Hugo Karl Liepmann (April 9, 1863 - May 6, 1925) was a German neurologist and psychiatrist born in Berlin, into a Jewish family.

Initially, he studied both chemistry and philosophy at the Universities of Freiburg and Leipzig, obtaining his doctorate in 1885. His interests later turned to medicine, and after completion of studies, worked as an assistant to Carl Wernicke in the psychiatric clinic at Breslau. In 1906 he became head physician at Dalldorf (Berlin-Wittenau), followed by an assignment as director of the Städtische Irrenanstalt zu Lichtenberg (Herzberge) in 1914.

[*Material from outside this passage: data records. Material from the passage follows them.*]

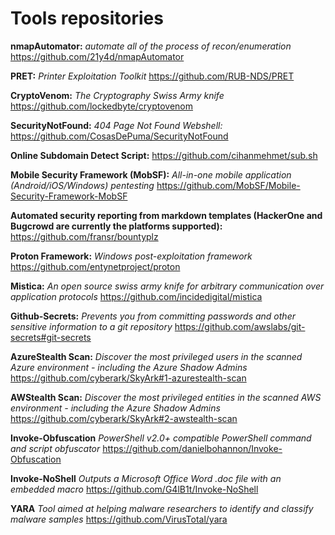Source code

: # Tools repositories

**nmapAutomator:** *automate all of the process of recon/enumeration* https://github.com/21y4d/nmapAutomator

**PRET:** *Printer Exploitation Toolkit* https://github.com/RUB-NDS/PRET

**CryptoVenom:** *The Cryptography Swiss Army knife* https://github.com/lockedbyte/cryptovenom

**SecurityNotFound:** *404 Page Not Found Webshell:* https://github.com/CosasDePuma/SecurityNotFound

**Online Subdomain Detect Script:** https://github.com/cihanmehmet/sub.sh

**Mobile Security Framework (MobSF):** *All-in-one mobile application (Android/iOS/Windows) pentesting* https://github.com/MobSF/Mobile-Security-Framework-MobSF

**Automated security reporting from markdown templates (HackerOne and Bugcrowd are currently the platforms supported):** https://github.com/fransr/bountyplz

**Proton Framework:** *Windows post-exploitation framework* https://github.com/entynetproject/proton

**Mistica:** *An open source swiss army knife for arbitrary communication over application protocols* https://github.com/incidedigital/mistica

**Github-Secrets:** *Prevents you from committing passwords and other sensitive information to a git repository* https://github.com/awslabs/git-secrets#git-secrets

**AzureStealth Scan:** *Discover the most privileged users in the scanned Azure environment - including the Azure Shadow Admins* https://github.com/cyberark/SkyArk#1-azurestealth-scan

**AWStealth Scan:** *Discover the most privileged entities in the scanned AWS environment - including the Azure Shadow Admins* https://github.com/cyberark/SkyArk#2-awstealth-scan

**Invoke-Obfuscation** *PowerShell v2.0+ compatible PowerShell command and script obfuscator* https://github.com/danielbohannon/Invoke-Obfuscation

**Invoke-NoShell** *Outputs a Microsoft Office Word .doc file with an embedded macro* https://github.com/G4lB1t/Invoke-NoShell

**YARA** *Tool aimed at helping malware researchers to identify and classify malware samples* https://github.com/VirusTotal/yara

Liepmann is remembered for his pioneer work involving cerebral localization of function. From anatomical studies, he postulated that planned or commanded actions were controlled in the parietal lobe of the brain's dominant hemisphere, and not in the frontal lobe. He conducted extensive research of a disorder he called apraxia, a term that he introduced in 1900. Apraxia is described as the inability to execute planned coordinated and complex movements, without muscle or sensory impairment. Liepmann believed that damage in the parietal lobe prevented activation of learned sequences of actions that are necessary to produce desired results on command. As a result of his studies, he divided apraxia into three types:
- ideational: object blindness, where the patient is incapable of making appropriate use of familiar objects upon command.
- ideomotor: the inability to follow verbal commands or mimic an action, such as saluting or waving goodbye.
- kinetic: clumsiness in performing a precision act that is not due to paralysis, muscle weakness, or sensory loss.

== Published works ==
- Das Krankheitsbild der Apraxie ("motorischen Asymbolie") : auf Grund eines Falles von einseitiger Apraxie, 1900 – The pathology of apraxia ("motor asymbolia") pursuant to a case of unilateral apraxia.
- Über Ideenflucht. Begriffsbestimmung und psychologische Analyse, 1904 – On flight of ideas : Definition and psychological analysis.
- Ueber Störungen des Handelns bei Gehirnkranken, 1905 – On disorders of action involving brain health.
- Drei Aufsätze aus dem Apraxiegebiet : neu Durchgesehen und mit Zusätzen versehen, 1908 – Three essays on the apraxia region.
- "Translations from Liepmann's essays on apraxia", 1980.